Histórico
A
crítica à Sociedade foi uma vertente muito ativa na literatura dos séculos XVII
e XVIII, num reflexo direto das novas ideias Iluministas que escancararam as
injustas condições em que vivia o povo, em contraponto aos privilégios gozados
pela aristocracia, pelo clero e por outras camadas privilegiadas.
E
dentre vários autores que se especializaram nesse segmento brilhou o talento de
Beaumarchais (Pierre-Augustin
Caronde, 1732-1799, França) que além de outros reconhecimentos,
teve duas de suas três sátiras de costumes transformadas em óperas por compositores
de escol como Paisiello (Giovanni Battista,
1740-1816, Itália atual) e Rossini que fizeram a primeira, “O Barbeiro de Sevilha”; e Mozart que se encarregou da segunda, “As
Bodas de Fígaro”, uma continuação da primeira.
A
obra de Beaumarchais foi publicada pela primeira vez em 1775 e já no ano
seguinte, 1776, foi levada à cena lírica por Paisiello que à época desfrutava
de muito prestígio, embora hoje esteja semiesquecido, tal qual a sua versão.
Porém,
quando Rossini, em 1816, pretendeu fazer nova Ópera sobre a comédia de Fígaro,
foi naquela primeira versão que ele buscou o suporte de que necessitava para
compor uma das óperas que mais se destacaram em todos os tempos, como bem se vê
nos dias atuais pelo arrebatamento que ainda causa em críticos especializados,
em simples diletantes e, até, no público leigo.
O
processo de recriação da peça de Paisiello não foi uma tarefa fácil para
Rossini em razão do prestígio daquele compositor e das inevitáveis cobranças e
comparações que o seu trabalho suscitava.
Todavia,
graças a sua genialidade, ele concluiu parcialmente o trabalho em apenas uma
quinzena. A exiguidade de tempo não foi uma opção sua, devendo-se mais ao curto
prazo que lhe foi concedido pelo Duque
Cesarini que contava estrear duas* peças no Carnaval daquele ano,
previsto para meados de fevereiro.
E
a pressa no processo deu azo para a ocorrência de vários acontecimentos
singulares e até hilários, como, por exemplo:
1) Embora
trabalhasse arduamente, Rossini não conseguiu apresentar para a noite de estreia
a “Abertura” da Ópera e usou, então, a “Abertura” de outra obra, “Elizabeth, Rainha da Inglaterra”, que
havia sido encenada anos antes, com pouca repercussão e que estava esquecida na
ocasião. O fato hilário foi que vários autoproclamados “entendidos”, “eruditos”,
“especialistas” etc. viram (sic)
naquela Abertura postiça, vários elementos e personagens de “O Barbeiro”. Note-se,
pois, que a prepotente jactância por presumida erudição não é um fenômeno dos
dias de hoje, sendo um pecado tão antigo, quanto à história do homem...
2) E
as “trocas”, os “empréstimos” não se restringiram a esse fato, pois algumas Árias
de outras obras também foram usadas, como, por exemplo, “Ecco Ridente in Ciello”

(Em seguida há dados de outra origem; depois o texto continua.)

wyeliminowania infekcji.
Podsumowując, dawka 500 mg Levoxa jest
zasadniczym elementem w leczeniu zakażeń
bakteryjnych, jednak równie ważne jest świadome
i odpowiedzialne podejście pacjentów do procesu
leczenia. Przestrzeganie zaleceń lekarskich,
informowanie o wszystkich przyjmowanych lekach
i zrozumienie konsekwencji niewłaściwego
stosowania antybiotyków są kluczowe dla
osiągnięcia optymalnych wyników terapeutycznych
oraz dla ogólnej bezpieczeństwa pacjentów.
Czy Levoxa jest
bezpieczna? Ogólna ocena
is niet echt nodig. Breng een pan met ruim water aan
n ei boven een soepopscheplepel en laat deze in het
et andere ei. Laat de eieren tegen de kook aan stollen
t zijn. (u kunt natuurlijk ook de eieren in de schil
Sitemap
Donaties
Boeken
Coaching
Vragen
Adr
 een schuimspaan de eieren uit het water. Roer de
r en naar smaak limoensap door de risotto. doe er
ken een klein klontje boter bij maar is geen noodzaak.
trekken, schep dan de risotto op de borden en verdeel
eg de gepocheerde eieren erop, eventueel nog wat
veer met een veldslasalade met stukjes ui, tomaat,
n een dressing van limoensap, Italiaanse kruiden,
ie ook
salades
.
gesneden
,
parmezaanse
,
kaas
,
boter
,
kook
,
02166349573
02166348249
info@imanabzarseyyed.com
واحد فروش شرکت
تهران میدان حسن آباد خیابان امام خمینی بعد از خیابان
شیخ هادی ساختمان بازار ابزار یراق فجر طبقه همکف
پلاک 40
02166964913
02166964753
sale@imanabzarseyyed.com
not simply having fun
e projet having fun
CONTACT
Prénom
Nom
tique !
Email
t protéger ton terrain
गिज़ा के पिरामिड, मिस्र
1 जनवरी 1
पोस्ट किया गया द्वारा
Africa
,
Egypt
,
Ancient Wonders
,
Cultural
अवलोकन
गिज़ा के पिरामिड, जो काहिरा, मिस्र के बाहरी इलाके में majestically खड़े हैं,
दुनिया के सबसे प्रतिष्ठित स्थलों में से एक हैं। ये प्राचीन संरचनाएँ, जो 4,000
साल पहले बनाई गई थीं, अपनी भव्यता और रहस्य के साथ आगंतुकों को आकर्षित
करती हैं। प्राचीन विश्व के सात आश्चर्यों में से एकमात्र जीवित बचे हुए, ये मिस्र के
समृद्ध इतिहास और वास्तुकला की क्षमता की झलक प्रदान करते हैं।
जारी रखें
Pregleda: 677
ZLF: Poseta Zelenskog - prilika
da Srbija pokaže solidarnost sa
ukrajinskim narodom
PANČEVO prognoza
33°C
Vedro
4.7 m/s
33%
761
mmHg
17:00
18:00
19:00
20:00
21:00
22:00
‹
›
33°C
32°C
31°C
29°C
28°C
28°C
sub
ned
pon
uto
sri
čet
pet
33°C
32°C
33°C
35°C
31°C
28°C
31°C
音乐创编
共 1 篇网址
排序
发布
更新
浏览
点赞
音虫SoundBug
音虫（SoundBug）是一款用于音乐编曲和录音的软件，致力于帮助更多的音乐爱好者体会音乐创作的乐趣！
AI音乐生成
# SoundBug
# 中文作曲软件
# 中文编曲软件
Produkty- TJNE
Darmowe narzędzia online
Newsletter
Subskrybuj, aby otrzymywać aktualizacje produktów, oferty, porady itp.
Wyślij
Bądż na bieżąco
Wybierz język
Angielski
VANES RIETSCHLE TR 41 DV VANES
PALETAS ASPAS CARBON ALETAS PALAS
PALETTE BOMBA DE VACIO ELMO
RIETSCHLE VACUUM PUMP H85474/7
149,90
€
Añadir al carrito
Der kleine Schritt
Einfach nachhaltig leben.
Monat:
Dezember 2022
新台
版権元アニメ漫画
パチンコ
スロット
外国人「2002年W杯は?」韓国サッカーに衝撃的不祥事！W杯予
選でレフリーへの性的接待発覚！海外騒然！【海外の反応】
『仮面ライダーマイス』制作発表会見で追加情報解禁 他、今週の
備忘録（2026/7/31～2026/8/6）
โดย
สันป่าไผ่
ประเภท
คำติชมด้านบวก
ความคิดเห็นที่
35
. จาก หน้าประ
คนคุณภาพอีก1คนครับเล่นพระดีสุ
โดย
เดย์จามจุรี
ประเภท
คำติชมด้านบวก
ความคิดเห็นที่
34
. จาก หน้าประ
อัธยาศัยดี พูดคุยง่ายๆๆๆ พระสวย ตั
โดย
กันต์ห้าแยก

que originalmente pertence a “Aureliano em Palmira” e a famosa “La Calunnia” que compõe o acervo de “Sigismondo”...
3) Ademais
a ária cantada na cena “Lição de Música” acabou tendo a sua partitura extraviada
e como Rossini recusou-se a escrever outra, até hoje os Sopranos são liberados
para executarem a ária que lhes agradar, com a única exigência de que tenha
alguma relação com o contexto.
Improvisações
que acrescentaram um sabor mais picante ao prazer de se escutar a obra-prima de
um jovem de vinte e quatro anos de idade que soube, como raríssimos, dar ao
Mundo um de seus mais belos momentos.
Nota do Autor – A primeira obra para o evento foi
“Torvaldo e Doliska” que atualmente está esquecida; sendo a segunda a inesquecível
“O Barbeiro de Sevilha”, que desde a sua estreia no Teatro Argentina, em Roma,
conquistou a admiração geral.
São Paulo, 28 de fevereiro de 2015.
Lettré, l´art et la Culture. Rio de Janeiro, Verão de 2015.